What the task asks –
Could you continue the essay below about weathering an entrepreneur's worst week, picking up right after its last sentence and leaving the entries that follow it aside?
==== Source extract
Harness the rage
Now we know what this means. (c) FAKEGRIMLOCK
This week we got punched hard. Multiple times. We had the two longest outages of our history in two consecutive days. We lost our biggest customer (and probably more to come). Our biggest licensing partner doesn’t want to play ball anymore. Our bank account is razor thin. Fuck.
You have heard about the rollercoaster ride that is entrepreneurship. It’s not an apt analogy because rollercoasters are designed as a rapid succession of highs and lows, but in any entrepreneurial endeavor the highs and lows are very unevenly distributed. They generally come in clumps of highs followed by months of even keel, and then punishingly consecutive lows.
How do the lows feel? Frustration at first. Disbelief (“why is this happening to me?”). Anxiety. You think of giving up. Some people teeter on the verge of a nervous breakdown. I tossed and tossed for hours in bed the other night. I couldn’t possibly have gotten out of bed if it weren’t for a 10 minute long hug from my wife.
2 Excedrines and 8 hours later. The sun is out. Glorious walk in the forest. My thoughts start to get organized. More than my thoughts. My feelings.
========
==== Data listing
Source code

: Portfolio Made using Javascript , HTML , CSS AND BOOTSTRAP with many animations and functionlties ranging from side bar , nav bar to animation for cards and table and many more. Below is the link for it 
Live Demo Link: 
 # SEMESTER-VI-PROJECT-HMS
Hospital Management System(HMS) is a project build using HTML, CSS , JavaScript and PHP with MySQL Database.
========
Response –
Why am I taking everything so personally? Why do disappointments hurt so much? Then I remember. I have every penny in this. Not just my money. My investors (many of them my friends and family). 8 families who rely on this to work. My brothers in arms.
So it’s personal. And you know what that means? It means it matters so much to me that I’m not going to let it fail. Not because of this. Any of this.
So I channel my rage. Because this is what I feel. I channel it to do better. To find more reliable providers. To build a more robust system. To accelerate our sales & marketing. To improve our customer relationship tools. To find better licensing partners. I channel my rage to build a substantially better business.
I must burn.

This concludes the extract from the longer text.